Lindsay Abrams - Lindsay Abrams is an editorial fellow with The Atlantic Health channel. Her work has also appeared in The New York Times.

In the 1980s, Kristen Hawkes and James O'Connell spent time with Hadza hunter-gatherers. They noticed that the older women in the society spent their days collecting tubers and other food for their grandchildren. That was the proverbial fallen apple that sparked Hawkes' interest in the Grandmother Theory, which says that humans evolved to live so long because grandmothers were around to help take care of the young'uns.

The Grandmother Hypothesis goes further than to establish the importance of grandmas. In our early years as a species, the theory goes, older women helped gather food for their offsprings' offspring. In so doing, they were freeing up their daughters to have more children, more quickly. So the most evolutionarily fit grandmothers have the most grandchildren, to whom they pass on their longevity-promoting genes.

The theory's been surprisingly controversial, given its "aww" factor: who wouldn't want another reason to celebrate grandmas? Hawkes, who has been exploring this theory for years, developed a new mathematical model in response to a 2010 study that appeared to disprove it. Beginning with a population that lived for about as long as apes typically do, she modeled evolution over time and showed that "even weak grandmothering drives the evolution of longevity from an ape-like value into the human range." All other female primates fail to live much past their childbearing years. But she showed that after less than 60,000 years, and with "only a little bit of grandmothering," the human lifespan doubled.
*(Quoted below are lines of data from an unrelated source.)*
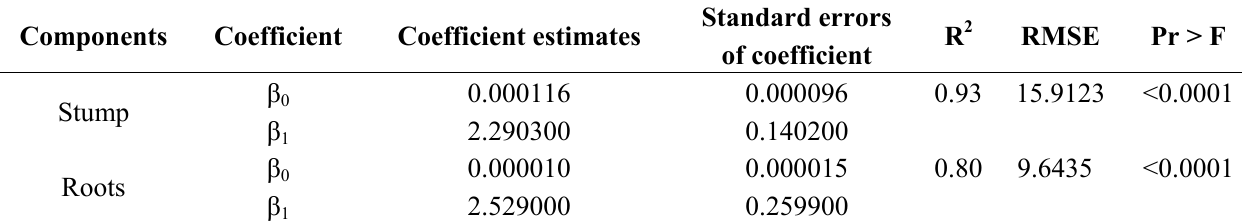
Table 4. Estimated coefficients of equation (1) for dry weight estimations of poplar stumps and roots growing on former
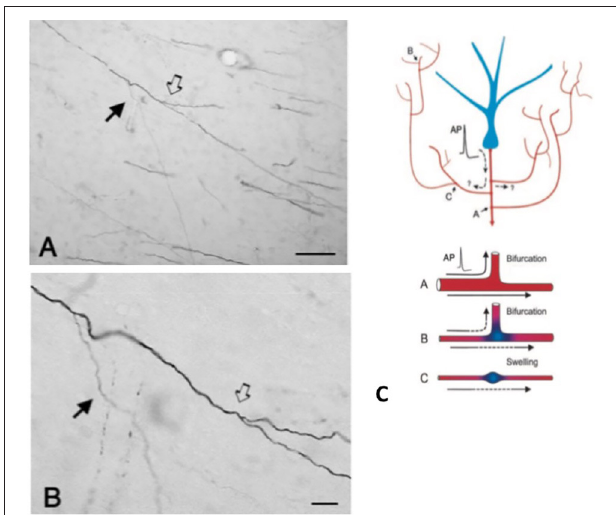
FIGURE 2 | A typically branched segment of axon in the white matter (macaque monkey). The segment originates from a neuron in parietal cortex and is seen here in the vicinity of ventral temporal cortex. Panel (A) is lower magnification of (B) . Note double bifurcations, where the first daughter branch (solid arrow) is conspicuously thinner (and unmyelinated?) than the main axon. In the second, slightly more distal bifurcation (hollow arrow), the daughter branches appear about equal in diameter, but both are thinner than the main axon. Scale bars = 100 µ m (A) and 10 µ m (B) . Reproduced from Zhong and Rockland (2003) with permission. (C) Schematic of a neuron (blue) and its extended branching topology (foreshortened for the sake of convenient formatting). An action potential (AP) can follow circuitous paths (A–C) to multiple targets. Reliability of propagation depends both on active electrical properties of the axon and its geometry, including membrane inhomogeneties such as swellings and incompatible branch diameters. Below: schematic to illustrate reliable propagation ( A , with optimal impedance matching between the mother and daughter branches), and slowed or failed propagation ( B , where the daughter branch has an enlarged diameter; C , where there is an interposed membrane swelling). Reproduced from Huguenard (2000) with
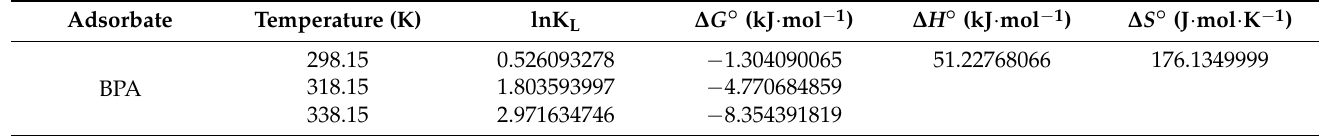
Table 6. Computed thermodynamic variables for BPA adsorption on MBC at varying temperature.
Hawkes then takes this even further, suggesting that when certain apes started pursuing more complex resources -- for example, by developing tools for hunting -- grandmothers came about in order to ensure that small children weren't left behind. With the kids provided for, natural selection was free to favor those with larger brains, thus paving the way for those apes to evolve into humans. And grandmothers' style of upbringing, with its emphasis on social dependence, gave rise to "a whole array of social capacities that are then the foundation for the evolution of other distinctly human traits, including pair bonding, bigger brains, learning new skills and our tendency for cooperation." Grandmothers, Hawkes says, are what make us human.

In the interest of being as cautious as possible, the model doesn't account for brain size or the role of men, and doesn't even assume that women would only assist their own grandchildren. Even so, it shows how eventually grandmothers grew from representing one percent of female caregivers to 43 percent -- thus achieving "grandmothering equilibrium."

Although we now credit public health measures for the fact that our lifespans continue to increase, grandmotherly involvement remains the norm in plenty of modern societies. Think of it as a reminder that they may have been the ones to give us the initial boost.

Incidentally, the Grandmother Effect also appears to occur in whales.